**EXERCISE REQUIREMENTS**: Take the data below and extract the lines from the one with "an IHC photomicrograph" to the one with "cells are negative", inclusive, exactly as written.

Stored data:
──────────
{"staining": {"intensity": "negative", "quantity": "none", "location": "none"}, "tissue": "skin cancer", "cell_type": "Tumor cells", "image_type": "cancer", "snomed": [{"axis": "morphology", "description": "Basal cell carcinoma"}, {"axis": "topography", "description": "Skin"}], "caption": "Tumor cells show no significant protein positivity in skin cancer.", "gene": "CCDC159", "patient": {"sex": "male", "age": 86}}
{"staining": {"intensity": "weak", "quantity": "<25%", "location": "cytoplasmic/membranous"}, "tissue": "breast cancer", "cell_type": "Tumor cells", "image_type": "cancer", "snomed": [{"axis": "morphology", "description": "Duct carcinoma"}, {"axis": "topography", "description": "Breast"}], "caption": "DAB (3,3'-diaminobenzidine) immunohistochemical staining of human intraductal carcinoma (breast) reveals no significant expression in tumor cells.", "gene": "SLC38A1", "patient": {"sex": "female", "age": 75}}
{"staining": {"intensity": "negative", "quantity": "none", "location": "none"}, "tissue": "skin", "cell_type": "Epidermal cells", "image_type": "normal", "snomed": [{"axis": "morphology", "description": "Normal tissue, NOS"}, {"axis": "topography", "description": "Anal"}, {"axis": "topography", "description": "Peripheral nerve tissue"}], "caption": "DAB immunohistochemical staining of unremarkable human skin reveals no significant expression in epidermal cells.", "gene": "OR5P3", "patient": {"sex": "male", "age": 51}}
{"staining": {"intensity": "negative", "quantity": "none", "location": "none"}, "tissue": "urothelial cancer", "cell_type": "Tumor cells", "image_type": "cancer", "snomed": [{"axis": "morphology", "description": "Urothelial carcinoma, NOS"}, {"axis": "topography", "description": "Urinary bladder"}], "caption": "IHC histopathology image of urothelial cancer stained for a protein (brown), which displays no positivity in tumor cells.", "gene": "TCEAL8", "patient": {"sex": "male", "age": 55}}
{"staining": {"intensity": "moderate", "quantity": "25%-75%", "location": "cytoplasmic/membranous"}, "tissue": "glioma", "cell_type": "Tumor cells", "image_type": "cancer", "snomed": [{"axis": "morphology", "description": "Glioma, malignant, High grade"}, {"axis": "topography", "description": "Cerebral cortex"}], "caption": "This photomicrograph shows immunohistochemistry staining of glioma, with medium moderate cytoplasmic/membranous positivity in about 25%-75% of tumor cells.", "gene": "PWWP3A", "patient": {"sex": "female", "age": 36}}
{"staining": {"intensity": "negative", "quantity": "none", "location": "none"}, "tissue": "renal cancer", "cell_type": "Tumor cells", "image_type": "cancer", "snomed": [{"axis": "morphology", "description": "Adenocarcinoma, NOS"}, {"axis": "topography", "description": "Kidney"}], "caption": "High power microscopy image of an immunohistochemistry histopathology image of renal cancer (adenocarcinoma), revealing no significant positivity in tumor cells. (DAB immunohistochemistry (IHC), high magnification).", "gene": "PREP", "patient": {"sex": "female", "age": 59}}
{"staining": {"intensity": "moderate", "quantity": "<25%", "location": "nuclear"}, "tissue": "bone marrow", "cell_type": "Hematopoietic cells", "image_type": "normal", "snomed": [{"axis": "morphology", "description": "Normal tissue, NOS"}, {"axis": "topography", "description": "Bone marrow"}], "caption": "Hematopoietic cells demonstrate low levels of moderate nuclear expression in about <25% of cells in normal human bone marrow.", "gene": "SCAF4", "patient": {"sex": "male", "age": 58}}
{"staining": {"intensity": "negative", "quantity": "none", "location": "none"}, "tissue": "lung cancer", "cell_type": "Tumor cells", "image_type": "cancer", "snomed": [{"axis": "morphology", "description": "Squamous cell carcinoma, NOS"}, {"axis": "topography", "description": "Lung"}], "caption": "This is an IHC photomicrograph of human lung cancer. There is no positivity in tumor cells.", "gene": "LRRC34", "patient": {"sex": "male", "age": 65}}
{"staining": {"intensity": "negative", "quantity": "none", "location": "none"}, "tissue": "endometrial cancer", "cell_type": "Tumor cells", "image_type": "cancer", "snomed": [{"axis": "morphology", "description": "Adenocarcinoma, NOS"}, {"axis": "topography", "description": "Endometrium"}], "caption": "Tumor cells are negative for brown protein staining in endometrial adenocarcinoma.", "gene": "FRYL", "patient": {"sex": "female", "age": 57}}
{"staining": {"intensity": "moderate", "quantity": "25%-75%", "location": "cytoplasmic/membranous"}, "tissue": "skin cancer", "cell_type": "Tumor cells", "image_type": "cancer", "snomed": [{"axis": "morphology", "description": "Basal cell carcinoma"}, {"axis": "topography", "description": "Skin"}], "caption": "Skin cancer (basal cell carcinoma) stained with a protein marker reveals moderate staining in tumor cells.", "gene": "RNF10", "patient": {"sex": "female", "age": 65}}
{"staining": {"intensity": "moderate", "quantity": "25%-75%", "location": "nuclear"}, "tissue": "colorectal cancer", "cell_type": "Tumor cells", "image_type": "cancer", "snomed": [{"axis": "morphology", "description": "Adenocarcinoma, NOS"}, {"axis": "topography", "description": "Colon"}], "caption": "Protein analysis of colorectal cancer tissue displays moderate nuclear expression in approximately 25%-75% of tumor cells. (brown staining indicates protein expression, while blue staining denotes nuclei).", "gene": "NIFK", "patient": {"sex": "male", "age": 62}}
──────────
**PROBLEM SOLUTION**:
{"staining": {"intensity": "negative", "quantity": "none", "location": "none"}, "tissue": "lung cancer", "cell_type": "Tumor cells", "image_type": "cancer", "snomed": [{"axis": "morphology", "description": "Squamous cell carcinoma, NOS"}, {"axis": "topography", "description": "Lung"}], "caption": "This is an IHC photomicrograph of human lung cancer. There is no positivity in tumor cells.", "gene": "LRRC34", "patient": {"sex": "male", "age": 65}}
{"staining": {"intensity": "negative", "quantity": "none", "location": "none"}, "tissue": "endometrial cancer", "cell_type": "Tumor cells", "image_type": "cancer", "snomed": [{"axis": "morphology", "description": "Adenocarcinoma, NOS"}, {"axis": "topography", "description": "Endometrium"}], "caption": "Tumor cells are negative for brown protein staining in endometrial adenocarcinoma.", "gene": "FRYL", "patient": {"sex": "female", "age": 57}}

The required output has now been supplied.